(Dataset entries)

:::

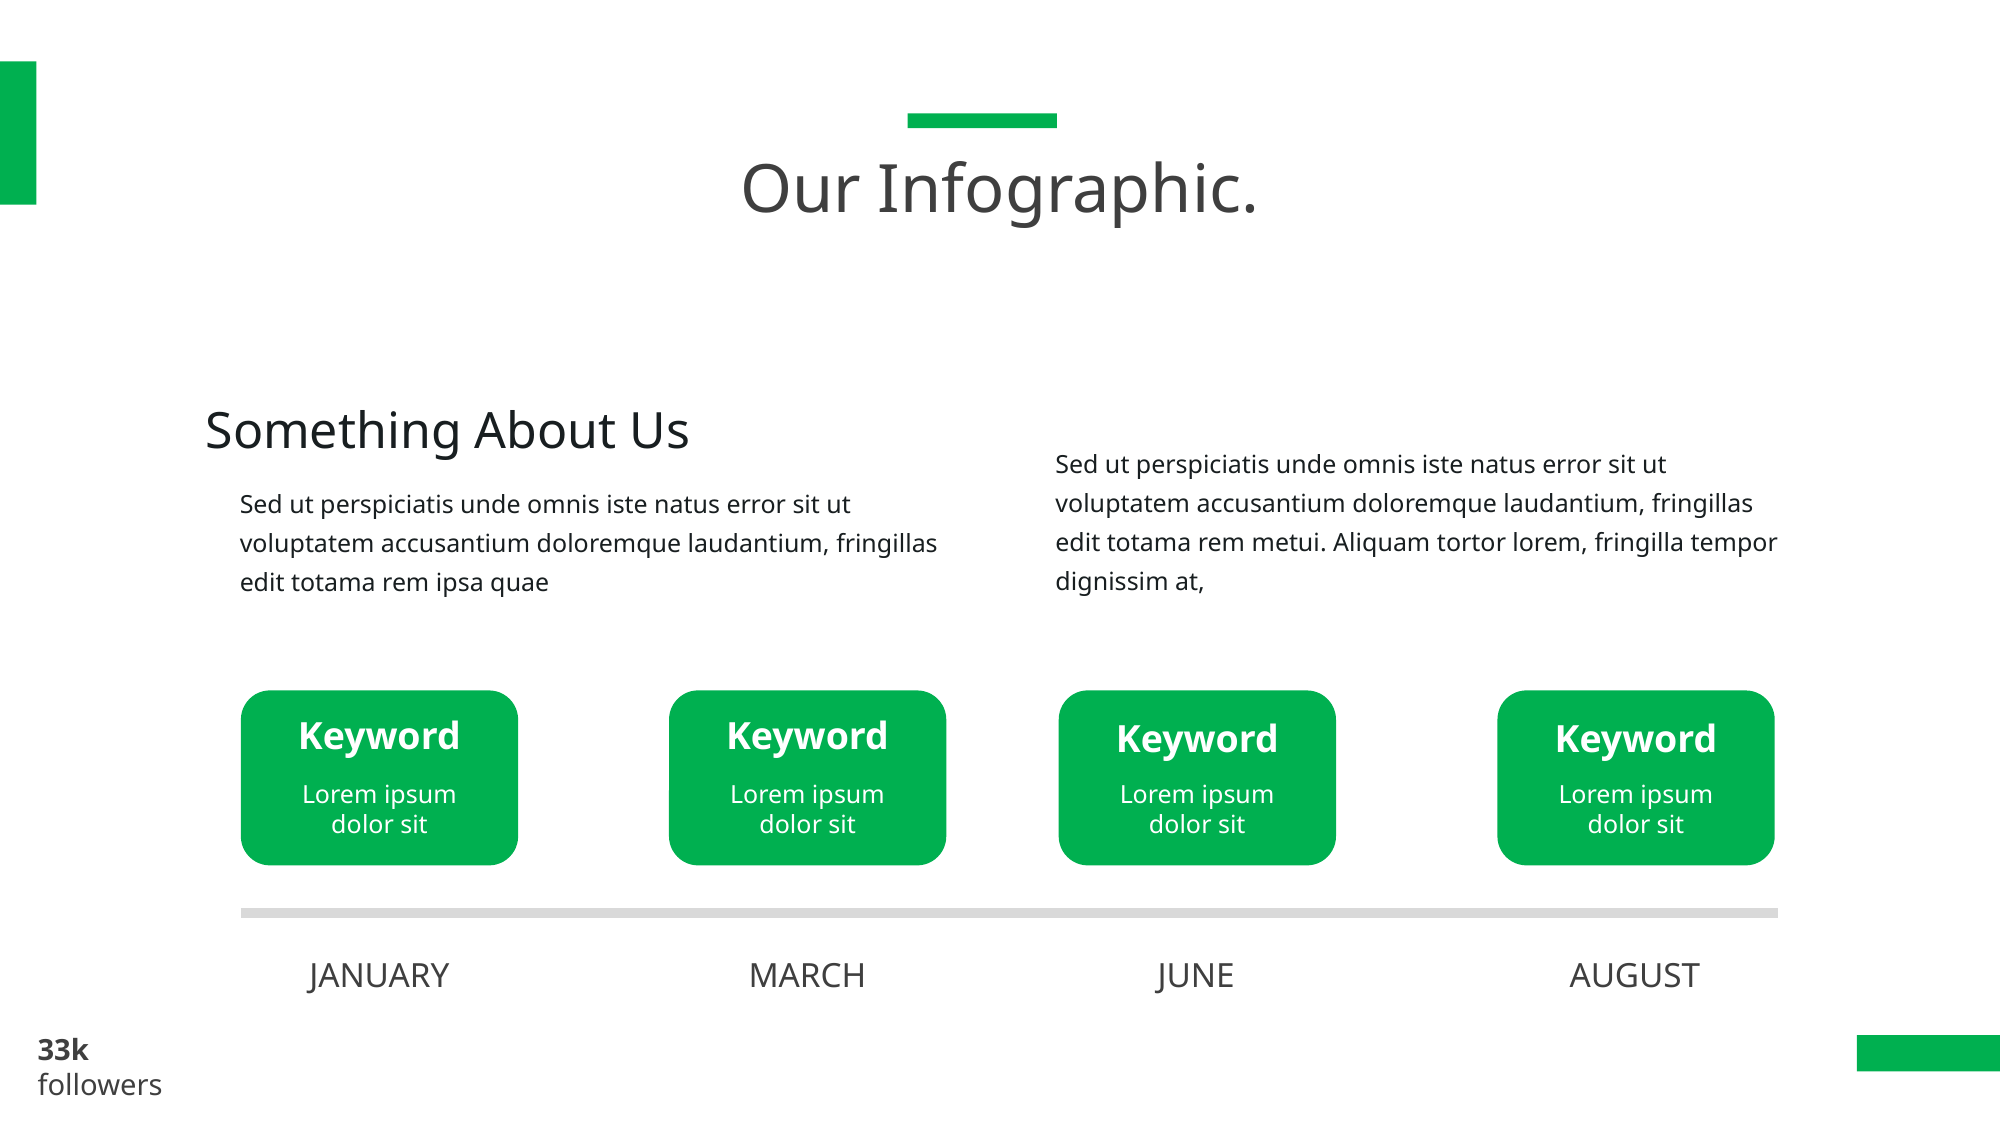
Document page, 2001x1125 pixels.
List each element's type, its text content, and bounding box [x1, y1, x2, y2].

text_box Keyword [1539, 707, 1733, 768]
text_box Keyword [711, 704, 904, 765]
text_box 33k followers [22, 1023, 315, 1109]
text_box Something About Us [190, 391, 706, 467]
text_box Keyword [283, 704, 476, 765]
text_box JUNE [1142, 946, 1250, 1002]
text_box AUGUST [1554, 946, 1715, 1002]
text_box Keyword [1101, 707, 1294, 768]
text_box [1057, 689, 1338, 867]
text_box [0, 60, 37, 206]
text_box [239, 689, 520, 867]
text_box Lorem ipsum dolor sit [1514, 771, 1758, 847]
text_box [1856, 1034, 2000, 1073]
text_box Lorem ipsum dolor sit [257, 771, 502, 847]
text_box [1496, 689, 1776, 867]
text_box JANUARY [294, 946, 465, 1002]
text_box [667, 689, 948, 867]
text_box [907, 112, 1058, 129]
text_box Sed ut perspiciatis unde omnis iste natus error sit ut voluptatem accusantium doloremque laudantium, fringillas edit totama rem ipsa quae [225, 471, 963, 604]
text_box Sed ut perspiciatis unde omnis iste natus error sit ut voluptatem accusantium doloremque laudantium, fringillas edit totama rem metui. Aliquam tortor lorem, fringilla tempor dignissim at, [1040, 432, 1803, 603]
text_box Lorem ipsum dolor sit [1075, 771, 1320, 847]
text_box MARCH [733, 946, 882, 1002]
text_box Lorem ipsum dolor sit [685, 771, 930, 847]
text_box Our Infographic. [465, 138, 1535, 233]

:::

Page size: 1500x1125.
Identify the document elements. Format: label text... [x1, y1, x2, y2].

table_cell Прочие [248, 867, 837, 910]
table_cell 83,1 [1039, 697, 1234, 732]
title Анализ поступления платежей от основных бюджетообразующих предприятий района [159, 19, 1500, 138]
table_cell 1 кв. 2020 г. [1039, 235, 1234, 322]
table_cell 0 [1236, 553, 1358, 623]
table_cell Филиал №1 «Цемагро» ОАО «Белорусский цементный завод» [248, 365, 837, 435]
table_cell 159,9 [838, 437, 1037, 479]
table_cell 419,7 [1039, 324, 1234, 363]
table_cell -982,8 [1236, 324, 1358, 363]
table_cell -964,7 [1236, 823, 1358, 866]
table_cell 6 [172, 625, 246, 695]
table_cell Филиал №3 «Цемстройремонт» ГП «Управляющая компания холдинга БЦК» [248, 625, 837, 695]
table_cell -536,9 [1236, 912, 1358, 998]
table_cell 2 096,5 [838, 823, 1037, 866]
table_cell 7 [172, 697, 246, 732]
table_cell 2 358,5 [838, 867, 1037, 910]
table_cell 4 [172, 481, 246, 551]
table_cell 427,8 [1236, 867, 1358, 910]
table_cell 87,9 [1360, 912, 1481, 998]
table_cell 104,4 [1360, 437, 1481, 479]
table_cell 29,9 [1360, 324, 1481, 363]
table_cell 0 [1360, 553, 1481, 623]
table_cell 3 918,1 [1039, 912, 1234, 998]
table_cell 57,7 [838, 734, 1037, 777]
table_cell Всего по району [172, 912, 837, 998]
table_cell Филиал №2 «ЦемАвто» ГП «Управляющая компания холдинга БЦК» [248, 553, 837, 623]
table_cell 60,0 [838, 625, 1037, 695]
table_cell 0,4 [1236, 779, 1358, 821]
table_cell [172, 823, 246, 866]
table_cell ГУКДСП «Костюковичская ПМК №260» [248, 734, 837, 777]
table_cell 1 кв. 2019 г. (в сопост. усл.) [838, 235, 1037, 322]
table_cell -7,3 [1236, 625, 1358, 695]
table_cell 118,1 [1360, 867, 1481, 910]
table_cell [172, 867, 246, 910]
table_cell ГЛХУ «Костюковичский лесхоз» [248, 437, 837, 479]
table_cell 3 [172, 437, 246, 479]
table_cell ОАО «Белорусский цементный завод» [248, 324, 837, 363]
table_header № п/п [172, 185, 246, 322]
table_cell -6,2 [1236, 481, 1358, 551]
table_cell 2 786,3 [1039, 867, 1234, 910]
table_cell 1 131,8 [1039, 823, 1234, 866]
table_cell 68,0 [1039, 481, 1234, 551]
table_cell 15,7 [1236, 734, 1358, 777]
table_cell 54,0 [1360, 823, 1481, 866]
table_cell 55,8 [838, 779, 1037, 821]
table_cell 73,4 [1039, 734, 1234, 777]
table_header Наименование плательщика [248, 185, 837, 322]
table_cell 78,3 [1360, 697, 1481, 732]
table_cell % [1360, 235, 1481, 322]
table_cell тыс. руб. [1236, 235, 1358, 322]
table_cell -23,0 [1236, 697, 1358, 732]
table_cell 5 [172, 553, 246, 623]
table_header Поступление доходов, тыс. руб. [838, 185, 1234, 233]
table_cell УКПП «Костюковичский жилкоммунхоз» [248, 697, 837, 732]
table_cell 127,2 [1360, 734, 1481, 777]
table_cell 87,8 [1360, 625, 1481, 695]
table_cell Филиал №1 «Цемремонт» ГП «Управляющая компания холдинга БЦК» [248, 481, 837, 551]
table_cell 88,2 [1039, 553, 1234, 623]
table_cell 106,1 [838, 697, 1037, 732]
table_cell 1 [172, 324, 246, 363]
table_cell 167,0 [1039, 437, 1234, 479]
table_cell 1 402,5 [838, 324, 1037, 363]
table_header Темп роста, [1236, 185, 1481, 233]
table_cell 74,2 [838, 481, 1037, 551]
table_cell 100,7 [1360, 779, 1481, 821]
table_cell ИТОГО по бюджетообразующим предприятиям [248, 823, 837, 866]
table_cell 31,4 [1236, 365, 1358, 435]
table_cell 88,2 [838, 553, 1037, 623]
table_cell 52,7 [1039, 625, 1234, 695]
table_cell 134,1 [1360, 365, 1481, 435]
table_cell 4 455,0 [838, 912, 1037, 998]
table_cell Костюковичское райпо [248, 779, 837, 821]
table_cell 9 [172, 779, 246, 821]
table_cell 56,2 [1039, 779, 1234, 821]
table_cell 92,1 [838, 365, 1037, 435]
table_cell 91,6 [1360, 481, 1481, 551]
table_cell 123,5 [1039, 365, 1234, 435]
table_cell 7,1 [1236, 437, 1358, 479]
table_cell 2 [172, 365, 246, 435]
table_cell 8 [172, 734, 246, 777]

:::

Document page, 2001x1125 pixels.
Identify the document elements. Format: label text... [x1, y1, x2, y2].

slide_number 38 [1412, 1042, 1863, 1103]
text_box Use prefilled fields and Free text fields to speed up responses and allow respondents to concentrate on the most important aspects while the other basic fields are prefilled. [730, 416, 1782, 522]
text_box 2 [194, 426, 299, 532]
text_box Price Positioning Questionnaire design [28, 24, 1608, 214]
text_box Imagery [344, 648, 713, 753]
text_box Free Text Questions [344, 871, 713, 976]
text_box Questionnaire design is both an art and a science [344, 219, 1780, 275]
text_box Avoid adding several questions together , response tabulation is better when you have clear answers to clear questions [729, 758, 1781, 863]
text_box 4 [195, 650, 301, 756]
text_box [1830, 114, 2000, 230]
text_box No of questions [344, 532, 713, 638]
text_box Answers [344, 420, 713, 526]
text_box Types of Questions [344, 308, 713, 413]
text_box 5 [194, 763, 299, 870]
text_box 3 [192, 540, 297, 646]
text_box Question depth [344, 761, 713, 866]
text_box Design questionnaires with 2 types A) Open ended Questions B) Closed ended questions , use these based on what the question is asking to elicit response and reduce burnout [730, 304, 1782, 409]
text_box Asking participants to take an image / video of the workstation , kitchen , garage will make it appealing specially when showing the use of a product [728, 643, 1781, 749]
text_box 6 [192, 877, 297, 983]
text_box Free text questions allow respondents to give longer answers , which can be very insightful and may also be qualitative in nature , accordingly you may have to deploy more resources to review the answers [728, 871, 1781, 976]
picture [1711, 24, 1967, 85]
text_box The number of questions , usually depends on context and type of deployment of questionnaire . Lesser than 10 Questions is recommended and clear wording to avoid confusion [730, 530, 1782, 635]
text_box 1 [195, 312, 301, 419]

:::

### Aim of the task
Find the lines in the entries above where "Белорусский" occurs, and copy each of them.

### Solution to this task
table_cell Филиал №1 «Цемагро» ОАО «Белорусский цементный завод» [248, 365, 837, 435]
table_cell ОАО «Белорусский цементный завод» [248, 324, 837, 363]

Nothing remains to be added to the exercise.